===== Source passage
# first pompano



## TeaSea (Sep 28, 2013)

Been reading the posts as a 'guest' for a few weeks and finally joined the forum. Based on all the excellent tips I've read on here I was able to go harvest some mole crabs and catch my first Pompano out at Pickens yesterday afternoon. Moved here from Oklahoma in July and have a lot to learn about salt water fishing.

Give a man a fish and he'll eat for a day. Teach him to fish and his wife will cuss you every Saturday.


----------



## HappyHourHero (Jan 31, 2012)

Congrats on your first Pomp. They are quite tasty.


----------



## Snagged Line (Sep 30, 2007)

Thats it, You are now addicted.....


----------



## TeaSea (Sep 28, 2013)

'fraid you're right. Already online checking prices on pier carts to haul all the gear down the beach (which only will triple when wifey wants to go along) ;-)


----------



## HappyHourHero (Jan 31, 2012)
==========
===== Dataset rows
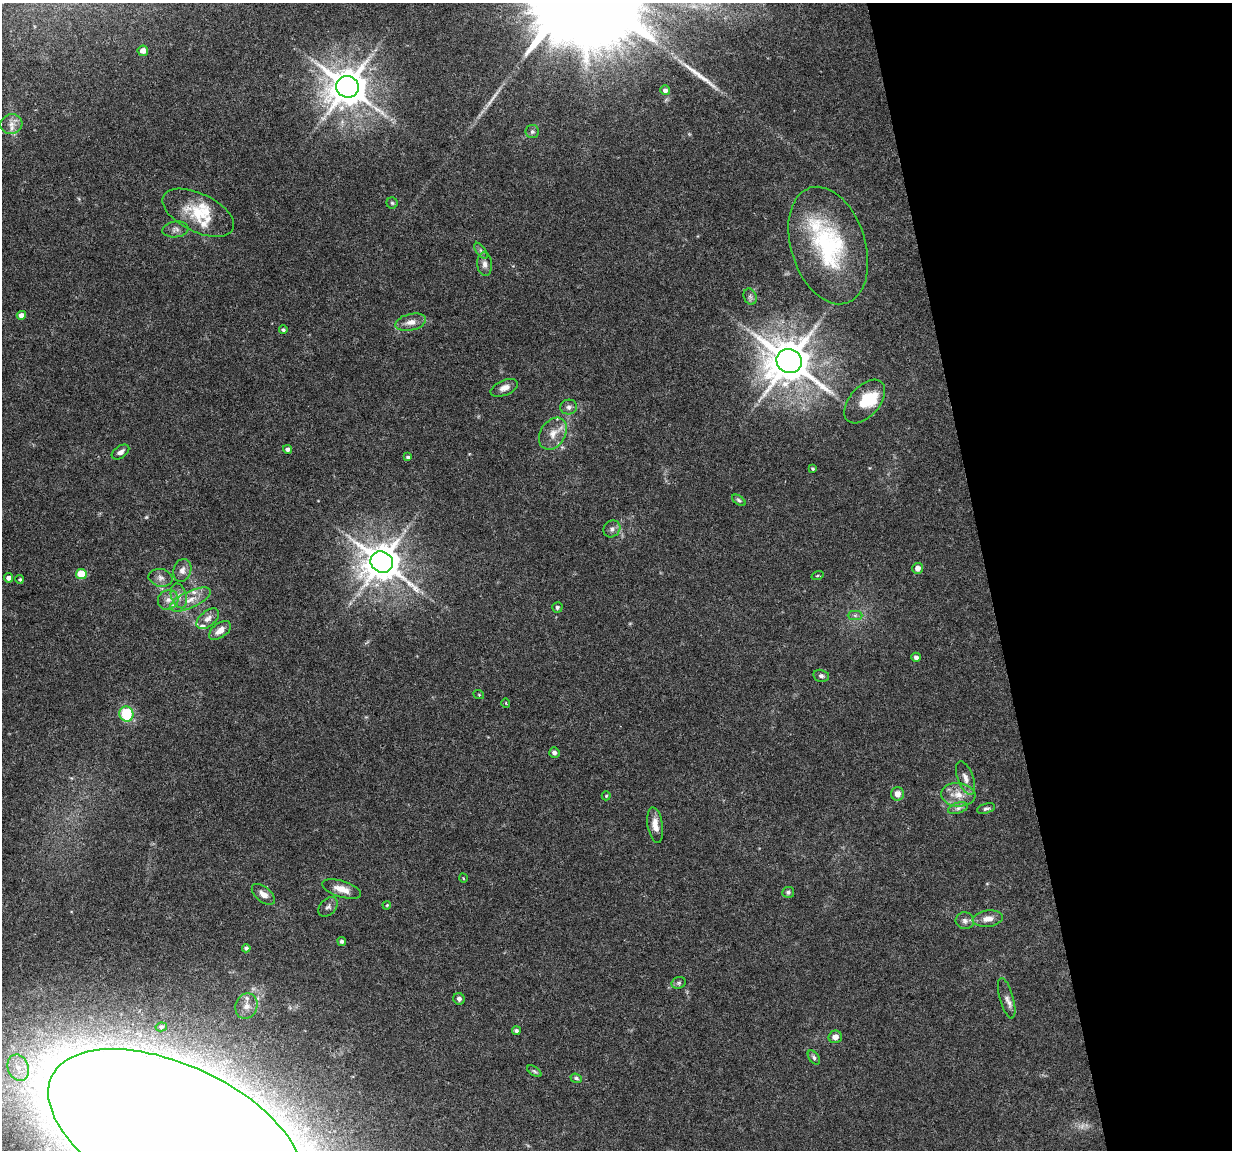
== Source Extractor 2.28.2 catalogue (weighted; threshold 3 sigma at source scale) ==
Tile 12 of 4 x 4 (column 4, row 3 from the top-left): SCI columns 3692-4921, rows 1182-2329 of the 4923 x 4704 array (HDU 1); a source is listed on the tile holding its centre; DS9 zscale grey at full resolution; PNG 1234 x 1152 px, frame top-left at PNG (2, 3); each listed source drawn as its Kron ellipse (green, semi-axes under 4 px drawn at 4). Shown black and unused: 20% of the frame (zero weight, under 4 of 8 exposures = <1% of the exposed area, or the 3 px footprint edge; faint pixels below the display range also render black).
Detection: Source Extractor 2.28.2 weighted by HDU 2 'WHT'; one run over the whole footprint, this tile lists its part. Background 0.0186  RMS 0.0013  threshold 0.00538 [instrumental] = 3 sigma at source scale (4.09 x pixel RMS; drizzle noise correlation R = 1.36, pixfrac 0.8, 0.0396/0.0396 arcsec/px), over >= 5 px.
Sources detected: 87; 2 too faint to see at this stretch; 1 inside a brighter object's white glare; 2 long thin detections or spike segments (spike, bleed or trail) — neither listed nor drawn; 6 inside a brighter listed object's ellipse — not listed separately; the other 76 listed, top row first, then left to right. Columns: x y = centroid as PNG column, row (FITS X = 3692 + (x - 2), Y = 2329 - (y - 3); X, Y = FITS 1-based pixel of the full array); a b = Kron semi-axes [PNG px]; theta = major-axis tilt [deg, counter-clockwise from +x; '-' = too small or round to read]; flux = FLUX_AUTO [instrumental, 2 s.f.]
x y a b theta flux
143 51 5 5 - 0.68
347 87 11 10 - 370
665 90 5 4 - 0.43
11 124 11 10 - 0.88
532 132 6 6 - 0.3
392 203 5 5 - 0.2
198 213 39 19 -26 4.7
175 229 13 8 7 0.63
828 245 60 37 -72 16
481 251 9 4 -54 0.31
485 264 12 7 -86 0.65
750 297 8 6 -69 0.36
21 315 4 4 - 0.87
411 322 16 8 13 1
283 330 4 4 - 0.2
789 361 13 12 - 490
504 388 14 7 23 0.82
865 401 26 15 49 3.5
569 407 8 7 - 0.45
553 434 17 12 56 1.5
287 449 4 4 - 0.37
120 452 10 6 34 0.53
408 457 4 4 - 0.2
813 469 4 4 - 0.17
739 500 7 4 -37 0.22
612 529 9 8 - 0.5
382 562 11 10 - 340
918 568 5 5 - 0.77
182 570 12 9 74 0.77
81 574 5 5 - 4.8
817 576 6 3 19 0.15
8 578 4 4 - 0.43
161 578 12 8 -12 0.68
20 579 4 4 - 0.16
179 596 12 7 -73 0.82
190 599 22 8 24 1.6
168 600 11 9 41 0.88
557 607 5 5 - 0.28
855 615 7 4 0 0.28
208 619 13 7 40 0.78
220 630 12 7 36 1.1
916 657 5 4 - 0.46
821 676 8 6 -13 0.33
479 695 5 3 - 0.12
506 703 5 3 - 0.11
126 714 7 7 - 6.4
554 752 5 5 - 0.4
965 778 17 8 -70 0.83
897 794 7 6 - 0.87
958 795 17 11 -5 1.7
606 796 4 4 - 0.14
958 808 10 5 18 0.4
986 809 9 4 16 0.28
655 825 18 7 -81 1.2
463 878 5 3 - 0.097
342 889 20 8 -17 1.4
788 892 6 5 - 0.25
263 894 14 7 -40 0.97
387 905 4 3 - 0.11
328 907 11 7 44 0.47
988 919 15 8 7 1.1
965 921 9 8 - 0.51
342 941 4 4 - 0.27
246 948 4 4 - 0.29
679 983 7 5 21 0.29
1007 998 21 7 -74 0.71
459 999 6 5 - 0.4
246 1006 13 11 69 1.1
161 1027 5 4 - 0.24
516 1031 4 3 - 0.28
835 1037 7 6 - 0.75
814 1057 8 5 -54 0.26
18 1068 13 10 -69 1.7
534 1071 8 4 -35 0.23
576 1078 6 4 -20 0.24
176 1135 137 69 -25 2100
Isophote crosses this tile's border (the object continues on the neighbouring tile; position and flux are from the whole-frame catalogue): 1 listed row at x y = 176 1135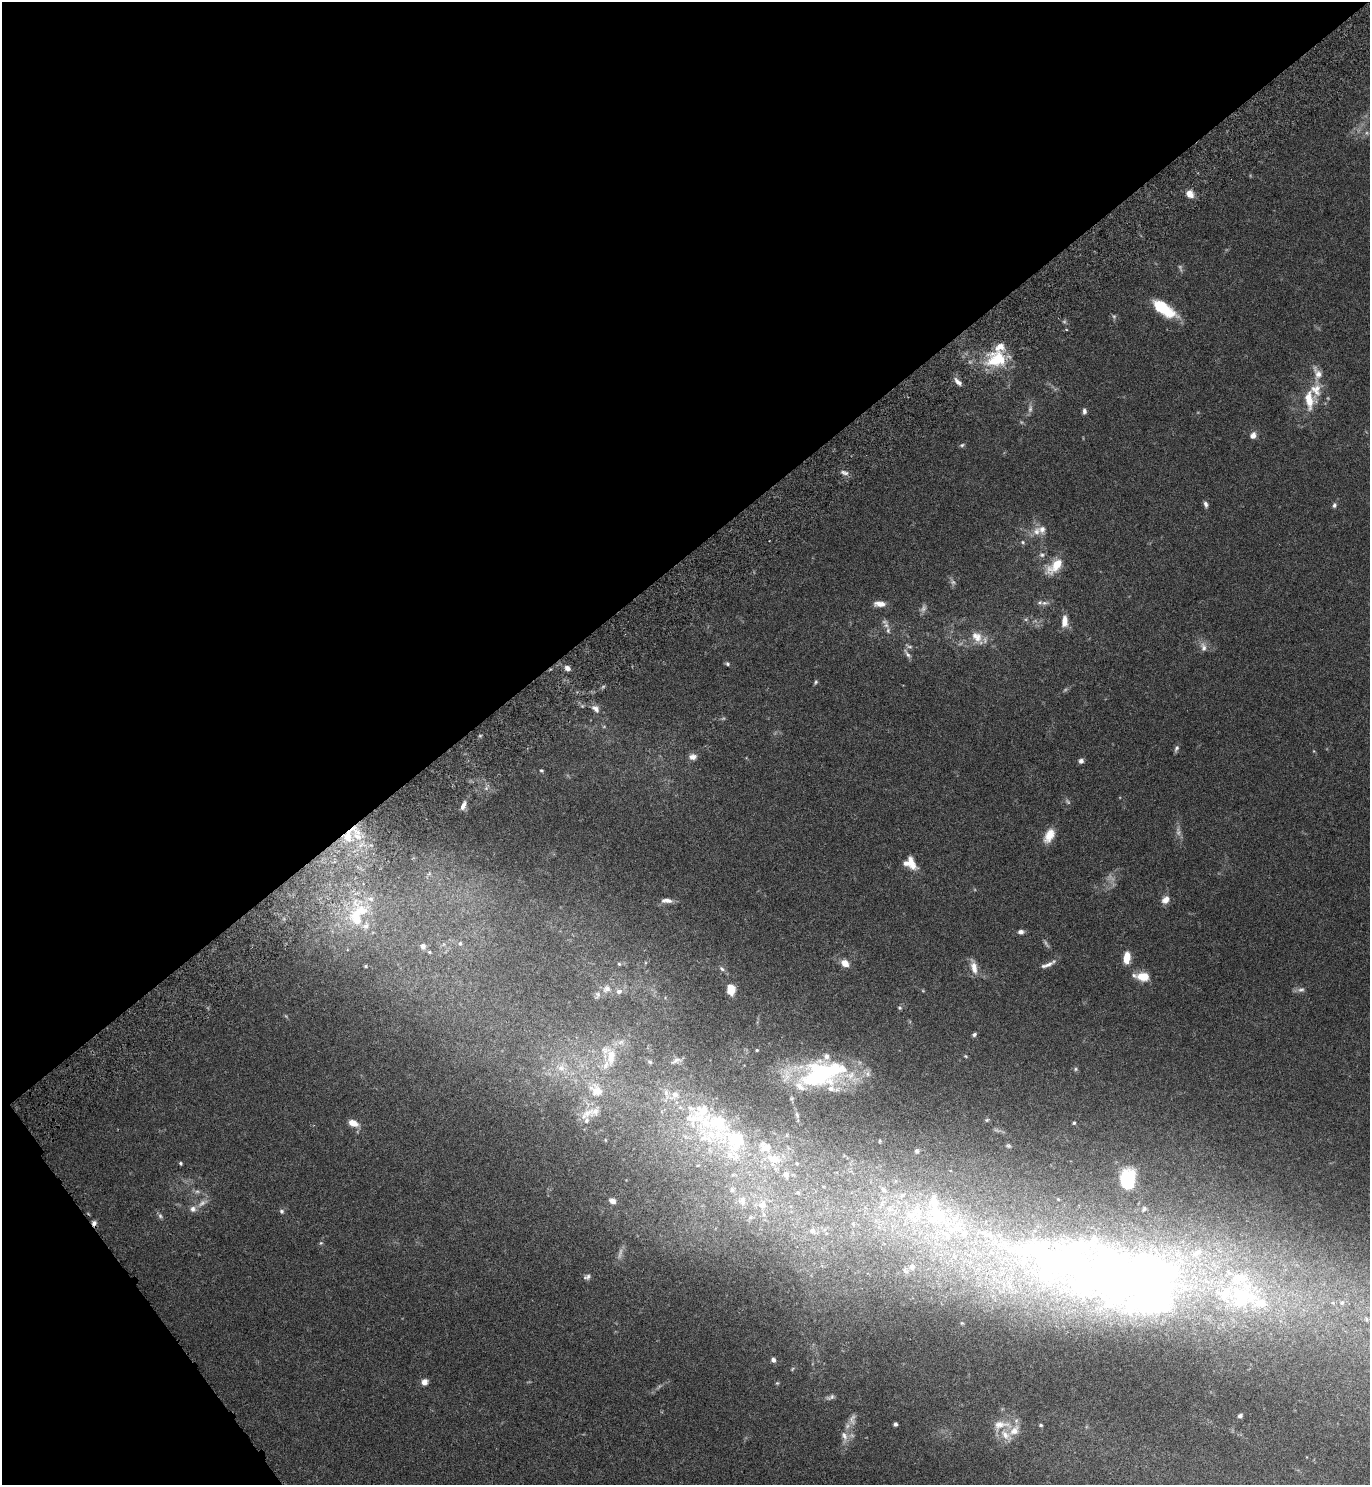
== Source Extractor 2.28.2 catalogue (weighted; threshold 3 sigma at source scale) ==
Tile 5 of 4 x 4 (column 1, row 2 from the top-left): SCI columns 201-1568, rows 3019-4501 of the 6072 x 6081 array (HDU 1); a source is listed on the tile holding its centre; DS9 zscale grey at full resolution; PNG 1372 x 1487 px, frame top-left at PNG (2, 2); no overlay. Shown black and unused: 40% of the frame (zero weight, under 4 of 7 exposures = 5% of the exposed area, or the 3 px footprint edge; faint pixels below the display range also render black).
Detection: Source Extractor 2.28.2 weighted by HDU 2 'WHT'; one run over the whole footprint, this tile lists its part. Background 0.0259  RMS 0.0024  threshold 0.00985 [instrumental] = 3 sigma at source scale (4.09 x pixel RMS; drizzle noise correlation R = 1.36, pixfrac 0.8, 0.05/0.05 arcsec/px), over >= 5 px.
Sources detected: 164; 13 too faint to see at this stretch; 5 inside a brighter object's white glare — not listed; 42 inside a brighter listed object's ellipse — not listed separately; the other 104 listed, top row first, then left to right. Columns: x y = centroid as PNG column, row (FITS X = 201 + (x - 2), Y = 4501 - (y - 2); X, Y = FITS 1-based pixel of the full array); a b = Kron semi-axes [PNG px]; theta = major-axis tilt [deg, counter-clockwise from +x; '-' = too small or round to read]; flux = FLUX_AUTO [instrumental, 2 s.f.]
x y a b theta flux
1190 194 9 7 -49 2
1164 309 28 11 -34 9.1
1114 316 7 5 -69 0.45
996 359 23 17 18 11
1317 374 24 12 -79 2.7
958 382 13 5 -47 1.1
1309 400 25 13 -84 5.3
1084 411 7 5 -85 0.66
1253 435 8 6 49 1.3
962 445 6 5 - 0.38
844 473 11 6 -19 0.86
1206 504 8 5 -74 0.69
1334 505 7 5 72 0.54
1036 531 11 10 - 2
1023 542 6 5 - 0.37
1042 555 8 7 - 0.66
1055 566 24 10 43 5
1044 603 12 6 9 0.98
879 604 13 6 -2 1.7
1064 621 15 7 89 2.2
886 625 9 6 -74 0.91
977 637 19 12 -50 3.1
909 646 12 4 -17 0.54
1203 647 14 8 -75 1.4
907 654 15 5 -57 0.81
727 664 6 5 - 0.4
567 668 8 6 -40 1
816 682 6 4 60 0.35
595 709 12 8 -42 1.2
1176 748 9 5 64 0.58
693 757 10 7 3 1.3
1081 761 6 6 - 0.72
541 770 4 4 - 0.32
463 806 11 5 66 1.1
1049 835 18 10 62 3.1
348 836 23 11 69 4.2
912 864 19 8 -67 2.8
667 900 14 6 -4 1.3
1165 900 10 8 43 1.6
361 910 30 19 -35 9.6
1021 932 6 5 - 0.95
460 943 6 5 - 0.46
423 946 7 6 - 0.94
429 952 5 4 - 0.27
1127 957 10 6 83 3.9
845 963 7 6 - 2.6
619 964 5 4 - 0.27
1047 965 18 5 21 1.3
366 966 4 3 - 0.24
974 968 17 8 -77 2.1
722 969 8 6 -44 0.59
1134 975 14 7 -13 0.86
1141 976 9 7 -67 2.5
607 989 12 10 28 1.6
731 989 11 8 -83 3.1
619 991 8 7 - 0.94
900 1008 5 5 - 0.38
974 1034 5 4 - 0.48
757 1050 4 3 - 0.29
965 1056 5 4 - 0.26
611 1057 28 17 85 7.1
676 1061 16 6 24 1.2
650 1062 8 6 -17 0.5
561 1068 11 10 - 1.9
1076 1069 6 5 - 0.38
822 1073 56 29 10 34
596 1090 22 17 -46 5.7
675 1095 17 11 37 3.2
587 1114 25 10 33 3
797 1115 9 5 -75 0.59
987 1120 6 5 - 0.29
716 1122 59 43 49 27
352 1123 8 6 -23 3.1
1074 1123 4 4 - 0.34
1008 1146 6 4 -20 0.33
917 1151 6 5 - 0.45
773 1159 23 16 -16 7.3
181 1163 4 4 - 0.31
797 1163 7 5 -21 0.45
786 1174 11 9 -85 1.9
732 1190 8 6 -57 0.73
197 1191 7 4 0 0.52
798 1193 7 5 -66 0.57
612 1201 6 5 - 1.4
742 1201 12 10 -87 2.1
762 1205 13 11 89 2.9
193 1209 8 8 - 1.1
281 1211 6 6 - 0.52
160 1216 7 6 - 0.55
94 1223 7 5 -88 0.84
321 1243 5 5 - 0.32
1059 1264 281 110 -6 290
587 1277 9 6 19 0.67
1342 1303 6 6 - 0.46
773 1360 5 5 - 0.79
792 1369 6 3 70 0.23
424 1382 6 6 - 1.6
830 1397 12 6 21 0.7
1240 1416 6 5 - 0.65
852 1419 17 8 84 1.8
895 1424 4 4 - 0.57
1001 1425 29 13 4 4
1041 1425 5 4 - 0.29
844 1436 17 8 -74 1.9
Overlapping masked pixels (flux is a lower limit): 2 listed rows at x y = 348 836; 94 1223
==========
» Goals:
[1] Write out the part of the pompano thread from "Give a man a" to "are quite tasty.".
[2] In the pompano thread, what did TeaSea harvest before catching the first pompano at Pickens?
This data is separate material, unrelated to the pompano thread.

» Expected responses:
[1]
Give a man a fish and he'll eat for a day. Teach him to fish and his wife will cuss you every Saturday.


----------



## HappyHourHero (Jan 31, 2012)

Congrats on your first Pomp. They are quite tasty.

[2] Mole crabs.